Durante a tramitação na Câmara, Rodrigo da Zaeli propôs uma audiência com representantes da Confederação Nacional da Indústria, da Confederação Nacional do Comércio e da Confederação da Agricultura e Pecuária do Brasil. Também solicitou um seminário em Mato Grosso para discutir especialmente os efeitos sobre o agronegócio. Os requerimentos foram aprovados pela comissão especial.
Para os trabalhadores, a alteração assegura um segundo dia de descanso sem redução salarial. Para os empregadores, representa a necessidade de manter a produção ou o atendimento com uma jornada individual menor. Esse é o ponto central do debate econômico que acompanhará a votação no Senado.
Implantação em duas etapas
Pelo texto aprovado na Câmara, a jornada máxima cairá de 44 para 42 horas semanais dois meses depois da promulgação da emenda. Nesse mesmo momento passará a valer o direito aos dois dias de repouso remunerado, um deles preferencialmente aos domingos.
Doze meses depois dessa primeira etapa — 14 meses após a promulgação — o limite será reduzido definitivamente para 40 horas semanais. A proposta preserva acordos e convenções coletivas e admite regras específicas para categorias submetidas a regimes diferenciados.
Embora seja conhecida como a PEC do fim da escala 6x1, a matéria não cria uma semana obrigatória de quatro dias nem reduz a jornada para 36 horas. Essas medidas apareciam em versões anteriores. O texto aprovado estabelece, como regra geral, cinco dias de trabalho e dois de descanso.

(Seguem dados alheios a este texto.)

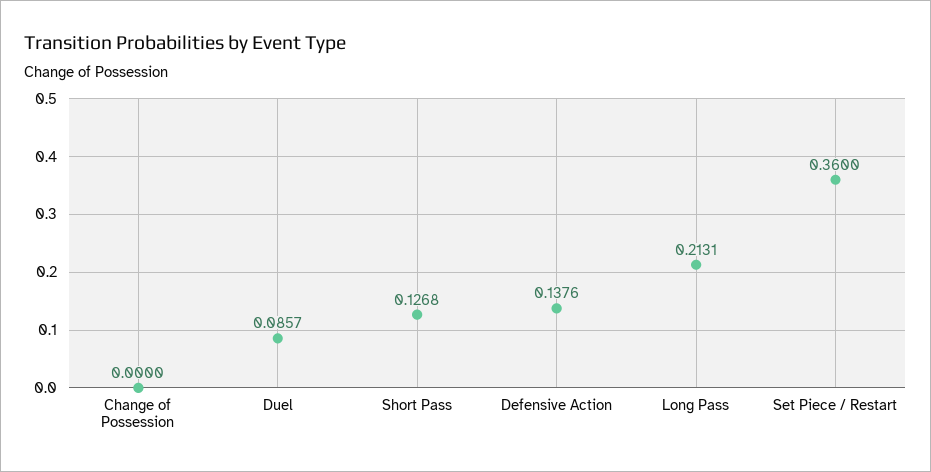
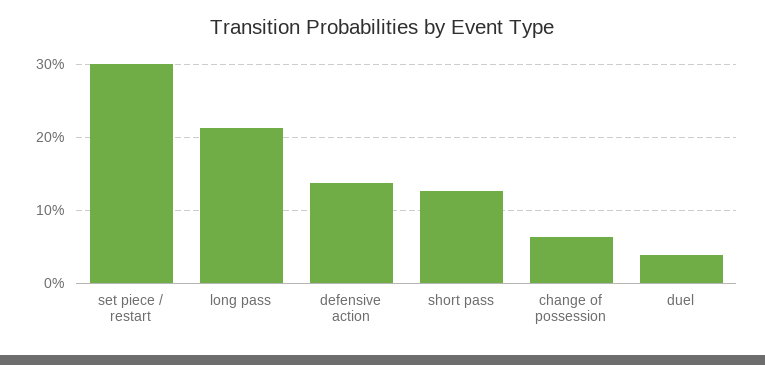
  {
-   "Change of Possession": 0,
+   "Change of Possession": 0.06,
-   "Duel": 0.0857,
+   "Duel": 0.04,
    "Short Pass": 0.1268,
    "Defensive Action": 0.1376,
    "Long Pass": 0.2131,
-   "Set Piece / Restart": 0.36
+   "Set Piece / Restart": 0.3
  }

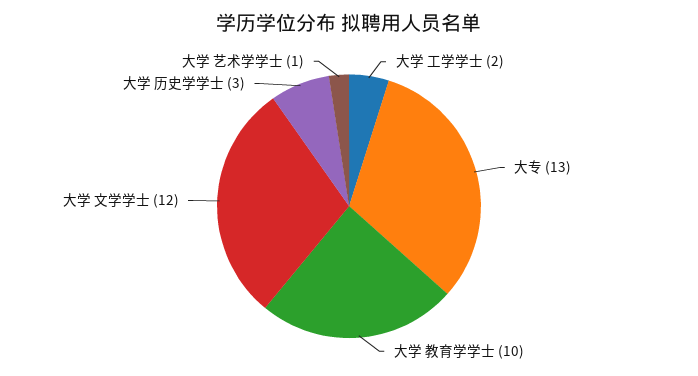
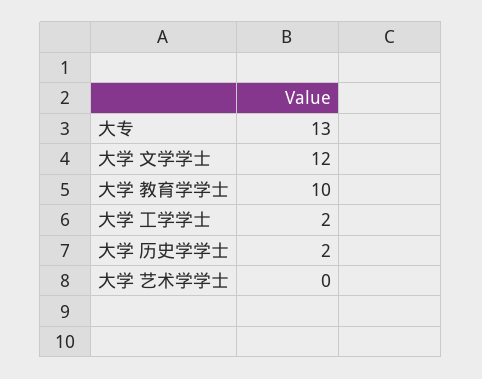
  {
    "大学 工学学士": 2,
    "大专": 13,
    "大学 教育学学士": 10,
    "大学 文学学士": 12,
-   "大学 历史学学士": 3,
+   "大学 历史学学士": 2,
-   "大学 艺术学学士": 1
+   "大学 艺术学学士": 0
  }

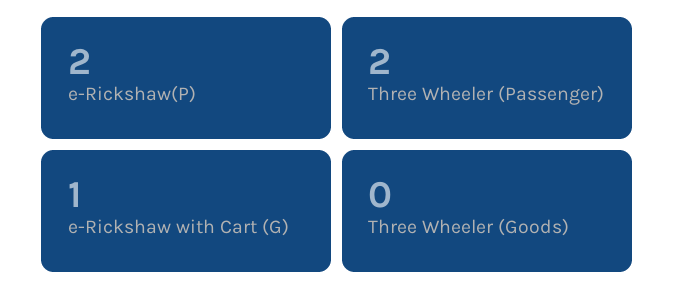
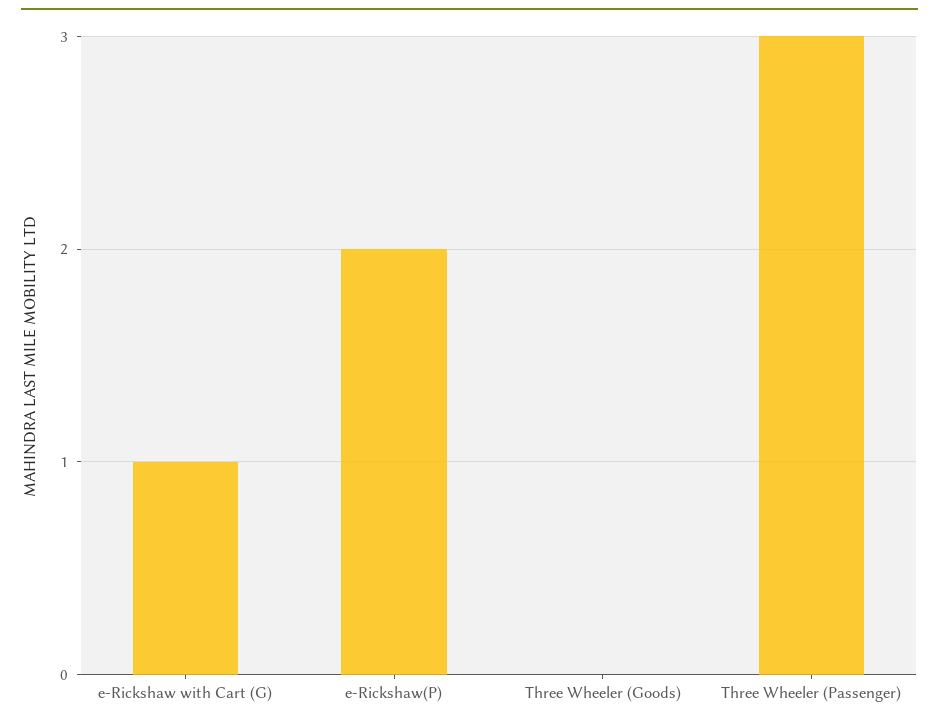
  {
    "e-Rickshaw(P)": 2,
-   "Three Wheeler (Passenger)": 2,
+   "Three Wheeler (Passenger)": 3,
    "e-Rickshaw with Cart (G)": 1,
    "Three Wheeler (Goods)": 0
  }

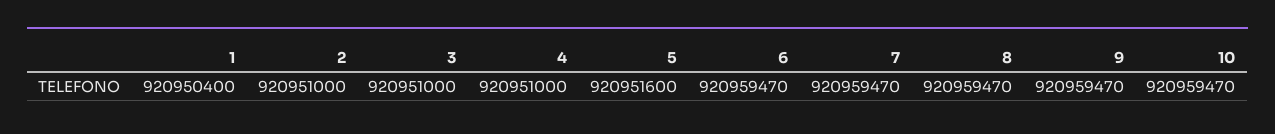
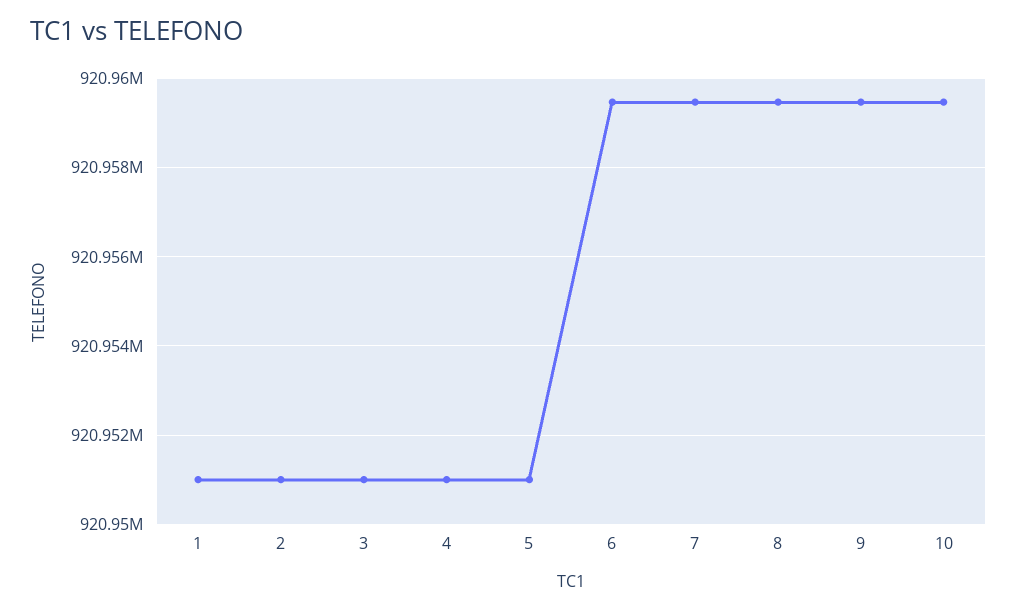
  {
-   "1": 920950400,
+   "1": 920951000,
    "2": 920951000,
    "3": 920951000,
    "4": 920951000,
-   "5": 920951600,
+   "5": 920951000,
    "6": 920959470,
    "7": 920959470,
    "8": 920959470,
    "9": 920959470,
    "10": 920959470
  }

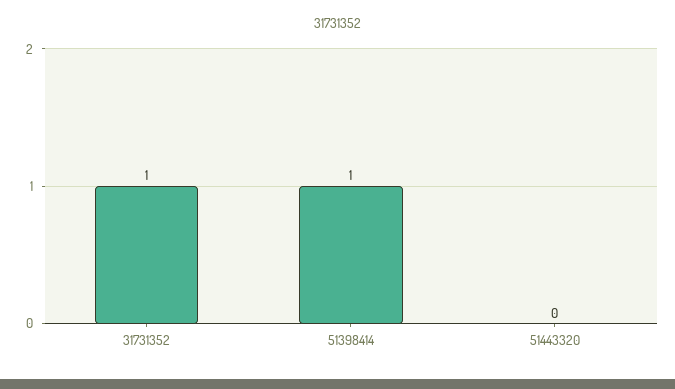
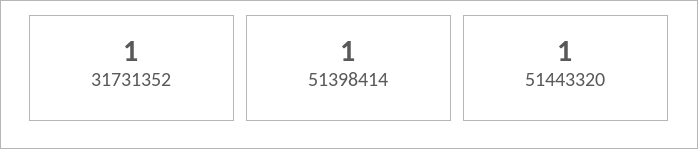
  {
    "31731352": 1,
    "51398414": 1,
-   "51443320": 0
+   "51443320": 1
  }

Votação foi adiada no Senado
A CCJ aprovou a proposta em votação simbólica, com 27 senadores presentes. Votaram contra Rogério Marinho, Jaime Bagattoli (PL-RO), Hamilton Mourão (Republicanos-RS) e Tereza Cristina (PP-MS). O relator, Omar Aziz (PSD-AM), rejeitou as 36 emendas apresentadas para evitar que o texto retornasse à Câmara.
A tentativa de levar a PEC imediatamente ao Plenário foi abandonada diante da falta de segurança sobre o quórum de 49 votos. O líder do governo no Congresso, Randolfe Rodrigues (PT-AP), atribuiu o adiamento a uma articulação da oposição para esvaziar a sessão.
Randolfe afirmou que a base governista tentará votar a proposta antes do primeiro turno das eleições, marcado para 4 de outubro. Se não houver acordo, uma nova tentativa deverá ocorrer na segunda semana do mês.
Se o Senado aprovar o mesmo texto da Câmara, a emenda poderá ser promulgada diretamente pelo Congresso, sem sanção ou veto presidencial. Qualquer alteração de conteúdo obrigará o retorno da proposta aos deputados.
Nota de Transparência
A matéria utiliza os registros nominais das votações da Câmara dos Deputados, a tramitação oficial da PEC 221/2019, pronunciamentos parlamentares e a ficha legislativa da PEC 12/2026. Dados consultados em 3 de setembro de 2026.